**TAREFAS A REALIZAR:**
(1) Transcreva, do texto sobre alienação fiduciária, o trecho que começa em "Quando alguém adquire" e termina em "Lei nº 9.514/97.".
(2) Reproduza palavra por palavra as linhas das entradas, começando na linha que contém "At which category" e terminando no fim das entradas, com ambos os extremos incluídos. Omita as imagens na resposta.

**TEXTO FORNECIDO:**
+ + + + + + +

Quando alguém adquire um imóvel através de um financiamento, sem oferecer uma garantia para o pagamento da dívida, é comum que a instituição financeira institua sobre o próprio bem financiado uma medida para resguardar o recebimento do valor emprestado, em caso de inadimplência. Essa garantia é denominada de alienação fiduciária.
Existem outros meios de garantias como: a hipoteca, a cessão fiduciária de direitos creditórios decorrentes de contratos de alienação de imóveis e a caução de direitos creditórios ou aquisitivos decorrentes de contratos de venda ou promessa de venda de imóveis, todas previstas no art. 17, da Lei nº 9.514/97.
A alienação fiduciária possibilitará que a instituição financeira realize a alienação do próprio bem, quando o comprador não cumprir com a sua obrigação de pagamento do financiamento, de forma extrajudicial, isto é, sem intervenção do Poder Judiciário (ação judicial), através de leilão, buscando minorar o seu prejuízo e recuperar, ao máximo, o valor emprestado.
Quando ocorre o registro do contrato da propriedade fiduciária do bem, no competente Registro de Imóveis, ocorrerá o desdobramento da posse, tornando-se o fiduciante possuidor direto e o fiduciário possuidor indireto do imóvel.
Havendo o pagamento integral da dívida e de seus encargos, a propriedade fiduciária do imóvel se resolverá, cabendo à instituição financeira fornecer o termo de quitação ao fiduciante, que poderá requerer ao oficial do Registro de Imóveis o cancelamento do registro da propriedade fiduciária.
Até esse momento tudo bem, a execução do contrato se deu de modo esperado e regular pelas partes. O problema surge quando não ocorre o pagamento, por parte do fiduciante, o que levará o imóvel a leilão.
Ocorre que, para a realização da alienação do bem, em leilão, é necessário que alguns requisitos sejam cumpridos, sem os quais poderá resultar em sua anulação/nulidade, através de ação judicial intentada para este fim, impedindo a venda do imóvel, resguardando os direitos e interesses do comprador.
Constituição em mora – requisito indispensável para a realização do leilão
Antes de realizar o citado leilão, cabe à instituição financeira fazer a constituição em mora do devedor, que ocorre mediante a sua intimação para realizar o pagamento dos valores que não foram pagos, o que é denominado de purgação da mora.

+ + + + + + +

**DADOS DE ORIGEM:**

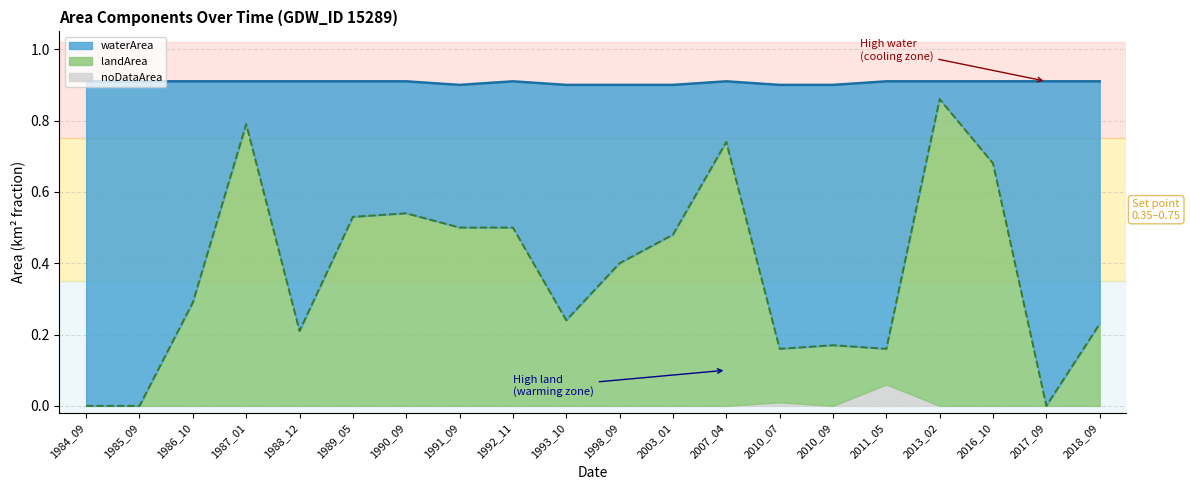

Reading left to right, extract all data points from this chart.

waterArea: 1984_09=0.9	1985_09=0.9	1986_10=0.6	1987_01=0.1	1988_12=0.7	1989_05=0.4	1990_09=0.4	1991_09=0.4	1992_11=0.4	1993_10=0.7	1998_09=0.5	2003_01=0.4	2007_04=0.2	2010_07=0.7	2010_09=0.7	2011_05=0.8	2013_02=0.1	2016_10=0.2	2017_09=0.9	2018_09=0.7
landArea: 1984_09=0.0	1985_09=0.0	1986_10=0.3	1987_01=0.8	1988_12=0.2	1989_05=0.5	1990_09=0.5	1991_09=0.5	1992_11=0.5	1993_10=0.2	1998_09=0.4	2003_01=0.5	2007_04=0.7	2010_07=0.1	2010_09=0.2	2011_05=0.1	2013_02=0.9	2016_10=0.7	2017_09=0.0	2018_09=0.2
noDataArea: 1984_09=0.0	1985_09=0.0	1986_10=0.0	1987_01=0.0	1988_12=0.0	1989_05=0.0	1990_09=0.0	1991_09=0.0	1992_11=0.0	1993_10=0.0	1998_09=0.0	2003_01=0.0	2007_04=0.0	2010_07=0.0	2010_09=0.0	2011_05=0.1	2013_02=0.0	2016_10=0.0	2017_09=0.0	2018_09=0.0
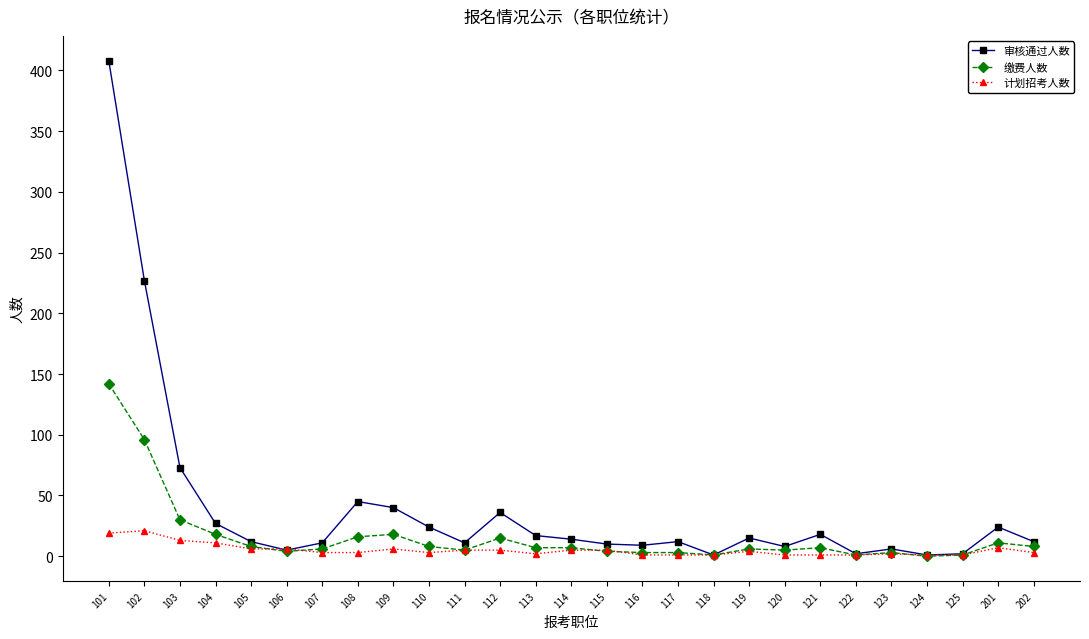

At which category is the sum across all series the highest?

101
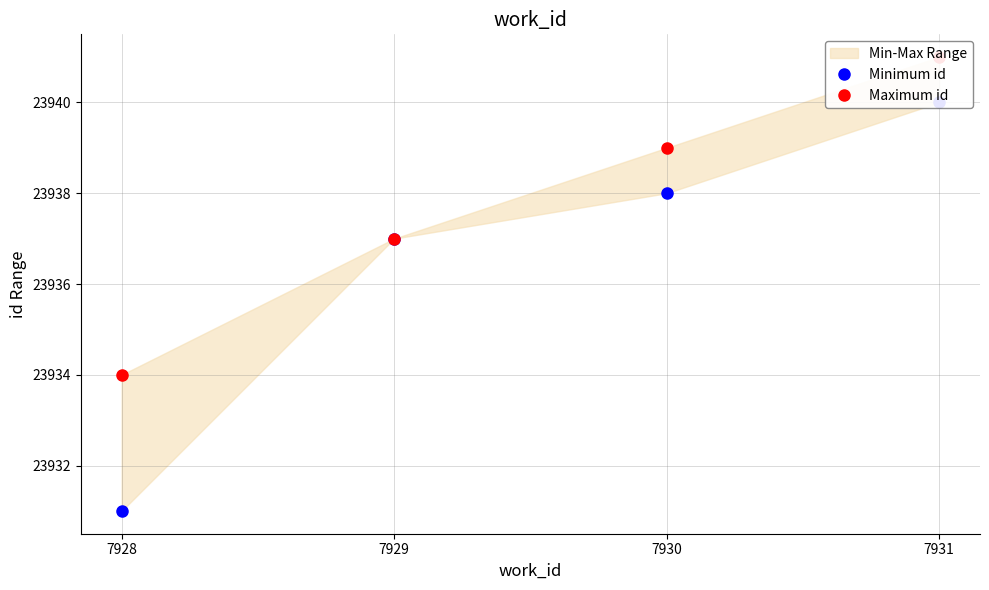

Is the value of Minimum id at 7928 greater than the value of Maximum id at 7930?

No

+ + + + + + +

**RESPOSTAS EM SEQUÊNCIA:**
(1)
Quando alguém adquire um imóvel através de um financiamento, sem oferecer uma garantia para o pagamento da dívida, é comum que a instituição financeira institua sobre o próprio bem financiado uma medida para resguardar o recebimento do valor emprestado, em caso de inadimplência. Essa garantia é denominada de alienação fiduciária.
Existem outros meios de garantias como: a hipoteca, a cessão fiduciária de direitos creditórios decorrentes de contratos de alienação de imóveis e a caução de direitos creditórios ou aquisitivos decorrentes de contratos de venda ou promessa de venda de imóveis, todas previstas no art. 17, da Lei nº 9.514/97.

(2)
At which category is the sum across all series the highest?

101

Is the value of Minimum id at 7928 greater than the value of Maximum id at 7930?

No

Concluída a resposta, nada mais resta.